POJ1328 Radar Installation(贪心)

题意

Assume the coasting is an infinite straight line. Land is in one side of coasting, sea in the other. Each small island is a point locating in the sea side. And any radar installation, locating on the coasting, can only cover d distance, so an island in the sea can be covered by a radius installation, if the distance between them is at most d.

We use Cartesian coordinate system, defining the coasting is the x-axis. The sea side is above x-axis, and the land side below. Given the position of each island in the sea, and given the distance of the coverage of the radar installation, your task is to write a program to find the minimal number of radar installations to cover all the islands. Note that the position of an island is represented by its x-y coordinates.

方法

以每个海岛为圆心，以d为半径画圆，与x轴相交形成的区间则是覆盖改点的雷达候选位置。
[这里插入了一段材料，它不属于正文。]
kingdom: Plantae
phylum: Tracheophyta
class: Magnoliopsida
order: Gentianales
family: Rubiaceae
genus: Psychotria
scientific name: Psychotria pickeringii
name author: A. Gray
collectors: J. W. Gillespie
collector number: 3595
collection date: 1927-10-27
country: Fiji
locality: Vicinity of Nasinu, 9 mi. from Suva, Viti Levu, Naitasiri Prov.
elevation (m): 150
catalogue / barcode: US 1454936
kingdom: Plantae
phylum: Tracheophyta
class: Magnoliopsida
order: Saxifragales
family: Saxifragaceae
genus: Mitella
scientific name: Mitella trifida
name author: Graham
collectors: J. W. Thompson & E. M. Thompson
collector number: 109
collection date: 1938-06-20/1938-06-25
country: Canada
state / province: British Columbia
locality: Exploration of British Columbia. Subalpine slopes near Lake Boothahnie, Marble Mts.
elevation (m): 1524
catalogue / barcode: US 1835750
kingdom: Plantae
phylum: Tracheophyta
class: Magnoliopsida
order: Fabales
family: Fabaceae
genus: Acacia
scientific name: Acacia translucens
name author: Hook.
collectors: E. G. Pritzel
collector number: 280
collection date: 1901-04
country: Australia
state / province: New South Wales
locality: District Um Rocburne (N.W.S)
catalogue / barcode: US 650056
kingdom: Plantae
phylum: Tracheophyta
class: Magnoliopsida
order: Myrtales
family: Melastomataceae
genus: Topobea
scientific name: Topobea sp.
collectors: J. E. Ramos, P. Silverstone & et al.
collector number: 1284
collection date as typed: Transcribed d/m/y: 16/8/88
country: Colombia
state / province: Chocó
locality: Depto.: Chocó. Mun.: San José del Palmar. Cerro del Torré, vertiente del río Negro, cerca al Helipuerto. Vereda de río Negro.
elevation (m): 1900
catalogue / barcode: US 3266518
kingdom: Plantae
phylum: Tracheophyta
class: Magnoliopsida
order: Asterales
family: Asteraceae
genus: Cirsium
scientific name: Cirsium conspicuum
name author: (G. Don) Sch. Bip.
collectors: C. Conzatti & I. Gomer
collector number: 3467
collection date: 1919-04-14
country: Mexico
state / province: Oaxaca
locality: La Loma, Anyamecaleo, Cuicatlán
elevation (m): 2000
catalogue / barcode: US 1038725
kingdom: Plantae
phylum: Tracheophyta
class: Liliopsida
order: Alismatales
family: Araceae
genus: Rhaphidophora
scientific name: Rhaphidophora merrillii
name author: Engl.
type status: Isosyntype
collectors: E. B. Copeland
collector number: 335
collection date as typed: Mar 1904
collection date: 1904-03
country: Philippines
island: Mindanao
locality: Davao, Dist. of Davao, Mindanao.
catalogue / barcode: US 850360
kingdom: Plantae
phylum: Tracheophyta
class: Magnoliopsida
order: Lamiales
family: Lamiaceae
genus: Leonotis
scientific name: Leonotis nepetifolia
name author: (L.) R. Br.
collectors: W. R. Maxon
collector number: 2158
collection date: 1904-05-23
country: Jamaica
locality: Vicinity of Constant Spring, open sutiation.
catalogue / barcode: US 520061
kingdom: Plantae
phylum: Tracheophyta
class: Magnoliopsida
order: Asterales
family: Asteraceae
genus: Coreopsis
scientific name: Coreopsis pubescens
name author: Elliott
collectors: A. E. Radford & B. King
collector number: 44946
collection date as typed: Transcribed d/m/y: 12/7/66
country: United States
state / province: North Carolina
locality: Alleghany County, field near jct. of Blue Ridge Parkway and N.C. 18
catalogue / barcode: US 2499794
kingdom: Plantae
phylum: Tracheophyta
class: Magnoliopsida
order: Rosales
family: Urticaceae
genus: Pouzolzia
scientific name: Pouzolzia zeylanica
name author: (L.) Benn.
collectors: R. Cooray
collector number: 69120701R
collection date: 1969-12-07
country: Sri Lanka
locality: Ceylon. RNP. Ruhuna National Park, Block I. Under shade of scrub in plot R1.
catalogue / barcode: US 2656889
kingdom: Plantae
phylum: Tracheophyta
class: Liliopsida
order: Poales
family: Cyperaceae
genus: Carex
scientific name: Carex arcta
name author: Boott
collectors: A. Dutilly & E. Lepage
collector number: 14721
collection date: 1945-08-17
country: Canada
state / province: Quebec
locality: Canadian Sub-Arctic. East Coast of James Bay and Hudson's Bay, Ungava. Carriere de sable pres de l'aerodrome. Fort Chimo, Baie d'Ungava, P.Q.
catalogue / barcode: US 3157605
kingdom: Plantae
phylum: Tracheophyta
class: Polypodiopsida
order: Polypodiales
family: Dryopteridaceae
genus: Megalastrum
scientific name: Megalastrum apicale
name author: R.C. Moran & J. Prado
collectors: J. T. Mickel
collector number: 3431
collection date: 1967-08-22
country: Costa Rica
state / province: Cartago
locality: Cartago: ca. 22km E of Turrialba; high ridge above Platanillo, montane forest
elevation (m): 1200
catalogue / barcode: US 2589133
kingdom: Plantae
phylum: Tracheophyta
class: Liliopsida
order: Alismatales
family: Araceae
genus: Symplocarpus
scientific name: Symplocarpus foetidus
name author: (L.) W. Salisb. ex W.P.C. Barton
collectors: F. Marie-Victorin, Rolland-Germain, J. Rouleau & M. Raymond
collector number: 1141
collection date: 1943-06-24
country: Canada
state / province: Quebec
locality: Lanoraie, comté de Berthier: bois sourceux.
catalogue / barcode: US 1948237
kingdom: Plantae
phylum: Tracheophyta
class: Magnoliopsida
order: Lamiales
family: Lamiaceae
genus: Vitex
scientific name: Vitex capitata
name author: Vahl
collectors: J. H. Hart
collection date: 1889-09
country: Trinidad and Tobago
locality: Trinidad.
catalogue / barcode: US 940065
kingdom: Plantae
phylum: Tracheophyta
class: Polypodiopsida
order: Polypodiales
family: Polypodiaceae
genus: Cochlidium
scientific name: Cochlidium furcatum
(相交不到则说明无解)

于是此题转化为 区间选点问题 ，即 选最少的点使得每个区间内都有一点。

由贪心，将区间按照左端点的大小排序。从左到右，选取一连串区间使得他们有共同的交点,可以认为每组都是取第一个区间最右端的点。这样一组组按顺序找，找到的组数即为答案。

代码

#include<iostream>
#include<cstdio>
#include<algorithm>
#include<cmath>
#include<string.h>
using namespace std;
const int MAXN=1000+5;
bool cir[MAXN][MAXN];
int n;
double d;
struct Points{
    double x;
    double y;
}points[MAXN];
bool cmp(Points a, Points b){
    return a.x<b.x;
}
inline double dis(Points a,Points b){
    return sqrt((a.x-b.x)*(a.x-b.x)+(a.y-b.y)*(a.y-b.y));
}
void init(){
    memset(cir,false,sizeof(cir));
    for(int i=0;i<n;i++)
        scanf("%lf%lf",&points[i].x,&points[i].y);
    sort(points,points+n,cmp);
    for(int i=0;i<n;i++)
        for(int j=0;j<n;j++){
            if(points[i].x==points[j].x&&points[i].y!=points[j].y){
                if(max(points[i].y,points[j].y)<=d)cir[i][j]=true;
                else cir[i][j]=false;
                continue;
            }
            if(i==j){
                cir[i][j]=true;continue;
            }
            Points tt;tt.y=0;
            tt.x=(points[j].y*points[j].y-points[i].y*points[i].y+points[j].x*points[j].x-points[i].x*points[i].x)/((points[j].x-points[i].x)*2);
            cout<<"i="<<i<<" j="<<j<<" r1="<<dis(points[i],tt)<<" r2="<<dis(points[j],tt)<<endl;
            if(dis(points[i],tt)<=n)
                cir[i][j]=true;
    }
}
int main(){
    while(scanf("%d%lf",&n,&d)&&n){
        init();
        int stp=0,edp=1;///edp<=
        int ans=0;
        while(edp<=n){
            bool ok=false;
            for(int i=stp;i<edp;i++)
                if(!cir[i][edp]){
                    ans++;
                    stp=edp;
                    edp++;
                    ok=true;
                    break;
                }
            if(ok)continue;
            edp++;
        }
        printf("%d\n",ans);
    }
    
    
}